=== Stored data ===
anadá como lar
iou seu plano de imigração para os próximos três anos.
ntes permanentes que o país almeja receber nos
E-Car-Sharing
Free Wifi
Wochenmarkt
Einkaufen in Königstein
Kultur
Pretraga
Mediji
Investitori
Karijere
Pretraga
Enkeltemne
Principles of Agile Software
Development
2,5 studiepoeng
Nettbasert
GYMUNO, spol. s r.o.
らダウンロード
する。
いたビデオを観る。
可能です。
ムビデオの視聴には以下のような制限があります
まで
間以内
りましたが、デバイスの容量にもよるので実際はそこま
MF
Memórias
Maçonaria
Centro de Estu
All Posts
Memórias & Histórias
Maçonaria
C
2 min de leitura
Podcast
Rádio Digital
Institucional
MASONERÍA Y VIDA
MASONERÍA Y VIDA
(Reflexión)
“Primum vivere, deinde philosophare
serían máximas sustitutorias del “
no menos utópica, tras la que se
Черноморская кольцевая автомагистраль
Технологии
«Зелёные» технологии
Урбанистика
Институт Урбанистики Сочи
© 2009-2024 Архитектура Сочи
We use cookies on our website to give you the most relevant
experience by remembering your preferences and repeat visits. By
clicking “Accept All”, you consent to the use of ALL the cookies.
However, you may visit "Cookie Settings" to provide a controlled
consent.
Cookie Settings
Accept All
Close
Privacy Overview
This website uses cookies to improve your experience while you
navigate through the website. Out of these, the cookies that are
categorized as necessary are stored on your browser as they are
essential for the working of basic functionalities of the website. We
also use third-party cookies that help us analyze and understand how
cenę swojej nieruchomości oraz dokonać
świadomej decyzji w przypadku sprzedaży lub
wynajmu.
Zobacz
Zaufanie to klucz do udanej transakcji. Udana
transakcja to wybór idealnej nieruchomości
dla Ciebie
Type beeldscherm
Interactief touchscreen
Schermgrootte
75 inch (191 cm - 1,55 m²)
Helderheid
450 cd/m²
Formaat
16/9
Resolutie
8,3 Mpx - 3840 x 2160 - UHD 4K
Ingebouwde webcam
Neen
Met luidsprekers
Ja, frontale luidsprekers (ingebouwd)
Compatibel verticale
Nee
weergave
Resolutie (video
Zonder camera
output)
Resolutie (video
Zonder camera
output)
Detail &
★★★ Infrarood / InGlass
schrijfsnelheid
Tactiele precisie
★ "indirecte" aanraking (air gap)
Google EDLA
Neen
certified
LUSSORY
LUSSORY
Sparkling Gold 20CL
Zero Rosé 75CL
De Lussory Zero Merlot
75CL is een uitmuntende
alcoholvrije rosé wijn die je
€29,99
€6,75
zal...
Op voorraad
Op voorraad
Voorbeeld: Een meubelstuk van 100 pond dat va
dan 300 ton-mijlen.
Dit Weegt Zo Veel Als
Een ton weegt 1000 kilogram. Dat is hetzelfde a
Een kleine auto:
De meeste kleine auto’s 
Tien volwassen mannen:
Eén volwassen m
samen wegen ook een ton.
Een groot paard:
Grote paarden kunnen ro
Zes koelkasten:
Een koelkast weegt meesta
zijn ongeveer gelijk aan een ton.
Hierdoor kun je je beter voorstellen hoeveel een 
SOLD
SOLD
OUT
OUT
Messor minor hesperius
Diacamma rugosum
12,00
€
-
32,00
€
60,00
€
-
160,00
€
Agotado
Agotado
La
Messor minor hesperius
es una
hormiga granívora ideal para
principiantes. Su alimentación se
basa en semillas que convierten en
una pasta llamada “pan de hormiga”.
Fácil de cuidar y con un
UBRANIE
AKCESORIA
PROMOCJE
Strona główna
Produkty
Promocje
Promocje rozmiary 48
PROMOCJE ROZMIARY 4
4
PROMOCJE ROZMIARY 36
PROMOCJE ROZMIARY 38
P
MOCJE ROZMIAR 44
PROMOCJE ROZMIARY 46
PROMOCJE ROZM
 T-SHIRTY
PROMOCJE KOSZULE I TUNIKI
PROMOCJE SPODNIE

=== Your instructions ===
All of the lines above are to be restated word for word.

=== Solution to this exercise ===
anadá como lar
iou seu plano de imigração para os próximos três anos.
ntes permanentes que o país almeja receber nos
E-Car-Sharing
Free Wifi
Wochenmarkt
Einkaufen in Königstein
Kultur
Pretraga
Mediji
Investitori
Karijere
Pretraga
Enkeltemne
Principles of Agile Software
Development
2,5 studiepoeng
Nettbasert
GYMUNO, spol. s r.o.
らダウンロード
する。
いたビデオを観る。
可能です。
ムビデオの視聴には以下のような制限があります
まで
間以内
りましたが、デバイスの容量にもよるので実際はそこま
MF
Memórias
Maçonaria
Centro de Estu
All Posts
Memórias & Histórias
Maçonaria
C
2 min de leitura
Podcast
Rádio Digital
Institucional
MASONERÍA Y VIDA
MASONERÍA Y VIDA
(Reflexión)
“Primum vivere, deinde philosophare
serían máximas sustitutorias del “
no menos utópica, tras la que se
Черноморская кольцевая автомагистраль
Технологии
«Зелёные» технологии
Урбанистика
Институт Урбанистики Сочи
© 2009-2024 Архитектура Сочи
We use cookies on our website to give you the most relevant
experience by remembering your preferences and repeat visits. By
clicking “Accept All”, you consent to the use of ALL the cookies.
However, you may visit "Cookie Settings" to provide a controlled
consent.
Cookie Settings
Accept All
Close
Privacy Overview
This website uses cookies to improve your experience while you
navigate through the website. Out of these, the cookies that are
categorized as necessary are stored on your browser as they are
essential for the working of basic functionalities of the website. We
also use third-party cookies that help us analyze and understand how
cenę swojej nieruchomości oraz dokonać
świadomej decyzji w przypadku sprzedaży lub
wynajmu.
Zobacz
Zaufanie to klucz do udanej transakcji. Udana
transakcja to wybór idealnej nieruchomości
dla Ciebie
Type beeldscherm
Interactief touchscreen
Schermgrootte
75 inch (191 cm - 1,55 m²)
Helderheid
450 cd/m²
Formaat
16/9
Resolutie
8,3 Mpx - 3840 x 2160 - UHD 4K
Ingebouwde webcam
Neen
Met luidsprekers
Ja, frontale luidsprekers (ingebouwd)
Compatibel verticale
Nee
weergave
Resolutie (video
Zonder camera
output)
Resolutie (video
Zonder camera
output)
Detail &
★★★ Infrarood / InGlass
schrijfsnelheid
Tactiele precisie
★ "indirecte" aanraking (air gap)
Google EDLA
Neen
certified
LUSSORY
LUSSORY
Sparkling Gold 20CL
Zero Rosé 75CL
De Lussory Zero Merlot
75CL is een uitmuntende
alcoholvrije rosé wijn die je
€29,99
€6,75
zal...
Op voorraad
Op voorraad
Voorbeeld: Een meubelstuk van 100 pond dat va
dan 300 ton-mijlen.
Dit Weegt Zo Veel Als
Een ton weegt 1000 kilogram. Dat is hetzelfde a
Een kleine auto:
De meeste kleine auto’s 
Tien volwassen mannen:
Eén volwassen m
samen wegen ook een ton.
Een groot paard:
Grote paarden kunnen ro
Zes koelkasten:
Een koelkast weegt meesta
zijn ongeveer gelijk aan een ton.
Hierdoor kun je je beter voorstellen hoeveel een 
SOLD
SOLD
OUT
OUT
Messor minor hesperius
Diacamma rugosum
12,00
€
-
32,00
€
60,00
€
-
160,00
€
Agotado
Agotado
La
Messor minor hesperius
es una
hormiga granívora ideal para
principiantes. Su alimentación se
basa en semillas que convierten en
una pasta llamada “pan de hormiga”.
Fácil de cuidar y con un
UBRANIE
AKCESORIA
PROMOCJE
Strona główna
Produkty
Promocje
Promocje rozmiary 48
PROMOCJE ROZMIARY 4
4
PROMOCJE ROZMIARY 36
PROMOCJE ROZMIARY 38
P
MOCJE ROZMIAR 44
PROMOCJE ROZMIARY 46
PROMOCJE ROZM
 T-SHIRTY
PROMOCJE KOSZULE I TUNIKI
PROMOCJE SPODNIE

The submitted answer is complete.